License Transfer Process Improvements

Since 1995, the NRC has engaged in a comprehensive effort to address the implications of electric utility rate deregulation for the adequate protection of public health and safety. The NRC issued a final policy statement on the restructuring and economic deregulation of the electric utility industry on August 19, 1997. In part, this policy statement addressed topics that are relevant to the license transfer process.
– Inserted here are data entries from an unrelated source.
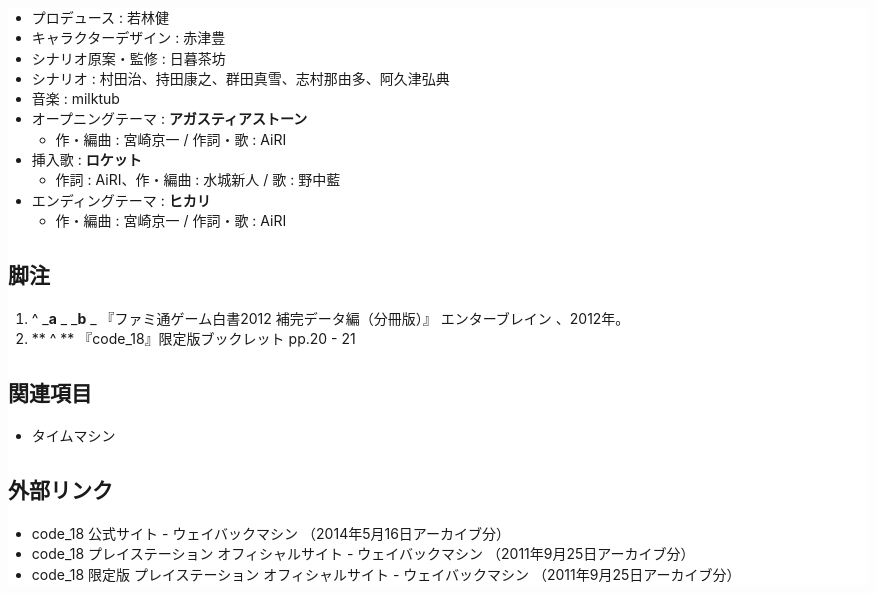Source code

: 

  * プロデュース : 若林健 
  * キャラクターデザイン :  赤津豊 
  * シナリオ原案・監修 :  日暮茶坊 
  * シナリオ : 村田治、持田康之、群田真雪、志村那由多、阿久津弘典 
  * 音楽 :  milktub 
  * オープニングテーマ : **アガスティアストーン**
    * 作・編曲 :  宮崎京一  / 作詞・歌 :  AiRI 
  * 挿入歌 : **ロケット**
    * 作詞 : AiRI、作・編曲 : 水城新人 / 歌 :  野中藍 
  * エンディングテーマ : **ヒカリ**
    * 作・編曲 : 宮崎京一 / 作詞・歌 : AiRI 

##  脚注



  1. ^  _**a** _ _**b** _ 『ファミ通ゲーム白書2012 補完データ編（分冊版）』  エンターブレイン  、2012年。 
  2. ** ^  ** 『code_18』限定版ブックレット pp.20 - 21 

##  関連項目



  * タイムマシン 

##  外部リンク



  * code_18 公式サイト  \-  ウェイバックマシン  （2014年5月16日アーカイブ分） 
  * code_18 プレイステーション オフィシャルサイト  \-  ウェイバックマシン  （2011年9月25日アーカイブ分） 
  * code_18 限定版 プレイステーション オフィシャルサイト  \-  ウェイバックマシン  （2011年9月25日アーカイブ分） 

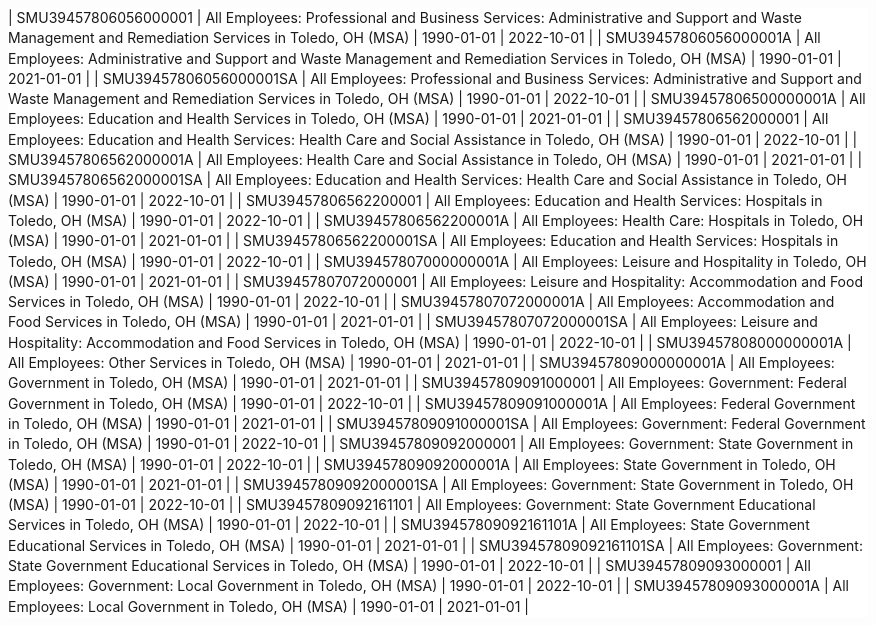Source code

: | SMU39457806056000001      | All Employees: Professional and Business Services: Administrative and Support and Waste Management and Remediation Services in Toledo, OH (MSA) | 1990-01-01          | 2022-10-01        |
| SMU39457806056000001A     | All Employees: Administrative and Support and Waste Management and Remediation Services in Toledo, OH (MSA)                                     | 1990-01-01          | 2021-01-01        |
| SMU39457806056000001SA    | All Employees: Professional and Business Services: Administrative and Support and Waste Management and Remediation Services in Toledo, OH (MSA) | 1990-01-01          | 2022-10-01        |
| SMU39457806500000001A     | All Employees: Education and Health Services in Toledo, OH (MSA)                                                                                | 1990-01-01          | 2021-01-01        |
| SMU39457806562000001      | All Employees: Education and Health Services: Health Care and Social Assistance in Toledo, OH (MSA)                                             | 1990-01-01          | 2022-10-01        |
| SMU39457806562000001A     | All Employees: Health Care and Social Assistance in Toledo, OH (MSA)                                                                            | 1990-01-01          | 2021-01-01        |
| SMU39457806562000001SA    | All Employees: Education and Health Services: Health Care and Social Assistance in Toledo, OH (MSA)                                             | 1990-01-01          | 2022-10-01        |
| SMU39457806562200001      | All Employees: Education and Health Services: Hospitals in Toledo, OH (MSA)                                                                     | 1990-01-01          | 2022-10-01        |
| SMU39457806562200001A     | All Employees: Health Care: Hospitals in Toledo, OH (MSA)                                                                                       | 1990-01-01          | 2021-01-01        |
| SMU39457806562200001SA    | All Employees: Education and Health Services: Hospitals in Toledo, OH (MSA)                                                                     | 1990-01-01          | 2022-10-01        |
| SMU39457807000000001A     | All Employees: Leisure and Hospitality in Toledo, OH (MSA)                                                                                      | 1990-01-01          | 2021-01-01        |
| SMU39457807072000001      | All Employees: Leisure and Hospitality: Accommodation and Food Services in Toledo, OH (MSA)                                                     | 1990-01-01          | 2022-10-01        |
| SMU39457807072000001A     | All Employees: Accommodation and Food Services in Toledo, OH (MSA)                                                                              | 1990-01-01          | 2021-01-01        |
| SMU39457807072000001SA    | All Employees: Leisure and Hospitality: Accommodation and Food Services in Toledo, OH (MSA)                                                     | 1990-01-01          | 2022-10-01        |
| SMU39457808000000001A     | All Employees: Other Services in Toledo, OH (MSA)                                                                                               | 1990-01-01          | 2021-01-01        |
| SMU39457809000000001A     | All Employees: Government in Toledo, OH (MSA)                                                                                                   | 1990-01-01          | 2021-01-01        |
| SMU39457809091000001      | All Employees: Government: Federal Government in Toledo, OH (MSA)                                                                               | 1990-01-01          | 2022-10-01        |
| SMU39457809091000001A     | All Employees: Federal Government in Toledo, OH (MSA)                                                                                           | 1990-01-01          | 2021-01-01        |
| SMU39457809091000001SA    | All Employees: Government: Federal Government in Toledo, OH (MSA)                                                                               | 1990-01-01          | 2022-10-01        |
| SMU39457809092000001      | All Employees: Government: State Government in Toledo, OH (MSA)                                                                                 | 1990-01-01          | 2022-10-01        |
| SMU39457809092000001A     | All Employees: State Government in Toledo, OH (MSA)                                                                                             | 1990-01-01          | 2021-01-01        |
| SMU39457809092000001SA    | All Employees: Government: State Government in Toledo, OH (MSA)                                                                                 | 1990-01-01          | 2022-10-01        |
| SMU39457809092161101      | All Employees: Government: State Government Educational Services in Toledo, OH (MSA)                                                            | 1990-01-01          | 2022-10-01        |
| SMU39457809092161101A     | All Employees: State Government Educational Services in Toledo, OH (MSA)                                                                        | 1990-01-01          | 2021-01-01        |
| SMU39457809092161101SA    | All Employees: Government: State Government Educational Services in Toledo, OH (MSA)                                                            | 1990-01-01          | 2022-10-01        |
| SMU39457809093000001      | All Employees: Government: Local Government in Toledo, OH (MSA)                                                                                 | 1990-01-01          | 2022-10-01        |
| SMU39457809093000001A     | All Employees: Local Government in Toledo, OH (MSA)                                                                                             | 1990-01-01          | 2021-01-01        |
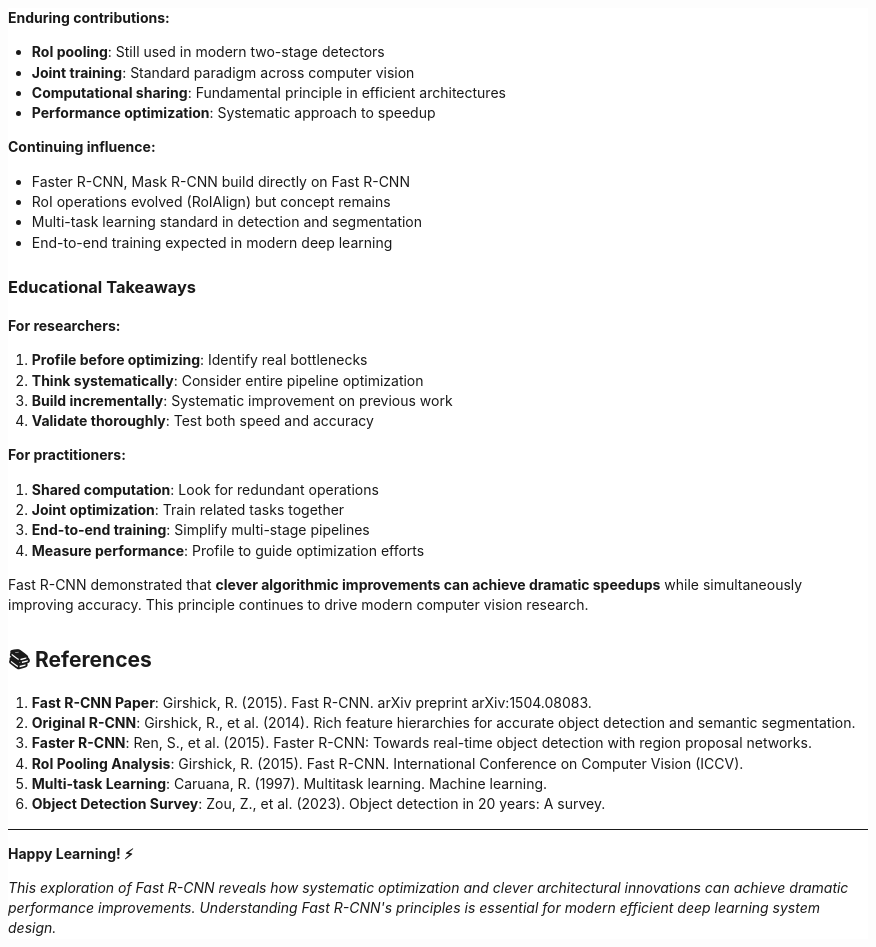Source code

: **Enduring contributions:**
- **RoI pooling**: Still used in modern two-stage detectors
- **Joint training**: Standard paradigm across computer vision
- **Computational sharing**: Fundamental principle in efficient architectures
- **Performance optimization**: Systematic approach to speedup

**Continuing influence:**
- Faster R-CNN, Mask R-CNN build directly on Fast R-CNN
- RoI operations evolved (RoIAlign) but concept remains
- Multi-task learning standard in detection and segmentation
- End-to-end training expected in modern deep learning

### **Educational Takeaways**

**For researchers:**
1. **Profile before optimizing**: Identify real bottlenecks
2. **Think systematically**: Consider entire pipeline optimization
3. **Build incrementally**: Systematic improvement on previous work
4. **Validate thoroughly**: Test both speed and accuracy

**For practitioners:**
1. **Shared computation**: Look for redundant operations
2. **Joint optimization**: Train related tasks together
3. **End-to-end training**: Simplify multi-stage pipelines
4. **Measure performance**: Profile to guide optimization efforts

Fast R-CNN demonstrated that **clever algorithmic improvements can achieve dramatic speedups** while simultaneously improving accuracy. This principle continues to drive modern computer vision research.

## 📚 References

1. **Fast R-CNN Paper**: Girshick, R. (2015). Fast R-CNN. arXiv preprint arXiv:1504.08083.
2. **Original R-CNN**: Girshick, R., et al. (2014). Rich feature hierarchies for accurate object detection and semantic segmentation.
3. **Faster R-CNN**: Ren, S., et al. (2015). Faster R-CNN: Towards real-time object detection with region proposal networks.
4. **RoI Pooling Analysis**: Girshick, R. (2015). Fast R-CNN. International Conference on Computer Vision (ICCV).
5. **Multi-task Learning**: Caruana, R. (1997). Multitask learning. Machine learning.
6. **Object Detection Survey**: Zou, Z., et al. (2023). Object detection in 20 years: A survey.

---

**Happy Learning! ⚡**

*This exploration of Fast R-CNN reveals how systematic optimization and clever architectural innovations can achieve dramatic performance improvements. Understanding Fast R-CNN's principles is essential for modern efficient deep learning system design.*

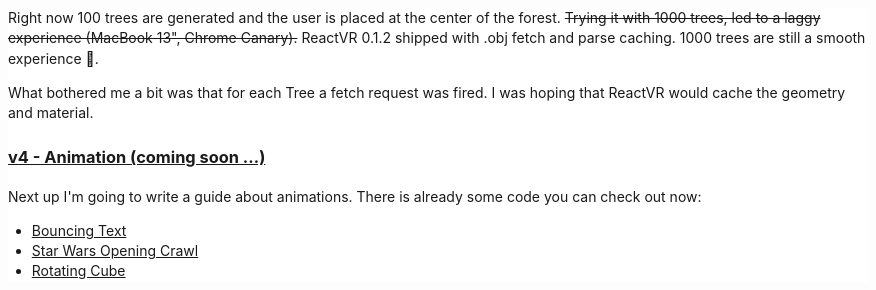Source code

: Right now 100 trees are generated and the user is placed at the center of the forest. ~~Trying it with 1000 trees, led to a laggy experience (MacBook 13", Chrome Canary).~~ ReactVR 0.1.2 shipped with .obj fetch and parse caching. 1000 trees are still a smooth experience 🙌.

What bothered me a bit was that for each Tree a fetch request was fired. I was hoping that ReactVR would cache the geometry and material.

### [v4 - Animation (coming soon …)](https://github.com/nikgraf/webvr-experiments/tree/master/react-vr/v4-bouncing-text)

Next up I'm going to write a guide about animations. There is already some code you can check out now:

- [Bouncing Text](https://github.com/nikgraf/webvr-experiments/tree/master/react-vr/v4-bouncing-text)
- [Star Wars Opening Crawl](https://github.com/nikgraf/webvr-experiments/tree/master/react-vr/v5-star-wars-opening-crawl)
- [Rotating Cube](https://github.com/nikgraf/webvr-experiments/tree/master/react-vr/v6-rotating-cube)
Similarly, in September 1998, the NRC published a final rule on financial assurance requirements for decommissioning nuclear power reactors. Among other things, the rule (1) broadens allowable funding assurance mechanisms to include some decommissioning expenses that many states are imposing as part of their deregulation initiatives; (2) requires licensees to report biennially on the status of their decommissioning funds; and (3) allows a 2% annual rate of return credit for decommissioning fund earnings if a public utility commission has not allowed some other rate.

In December 1998, the NRC developed a rule to streamline the license transfer hearing process. It established a more informal, speedier hearing process and eliminated the need for case-specific Environmental Assessments and No Significant Hazards determinations.

In addition, the NRC has developed the following guidance:

Antitrust Standard Review Plan (SRP), NUREG-1574, December 1997;

Power Reactor Licensee Financial Qualifications and Decommissioning Funding Assurance, NUREG-1577, Rev. 1, March 1999,

Management and Technical Support SRP, NUREG-0800, November 1999,

Integrated SRP on All Aspects of License Transfers, NUREG/BR-0276, April 2000,

Changes Concerning Foreign Ownership, Control, or Domination of Nuclear Reactor Licensees, Regulatory Information Summary (RIS)-00-001, February 1, 2000, and

Criteria for Triggering a Review Under 10 CFR 50.80 for Non-Owner Operator Service Companies, Regulatory Information Summary (RIS)-01-006, February 15, 2001.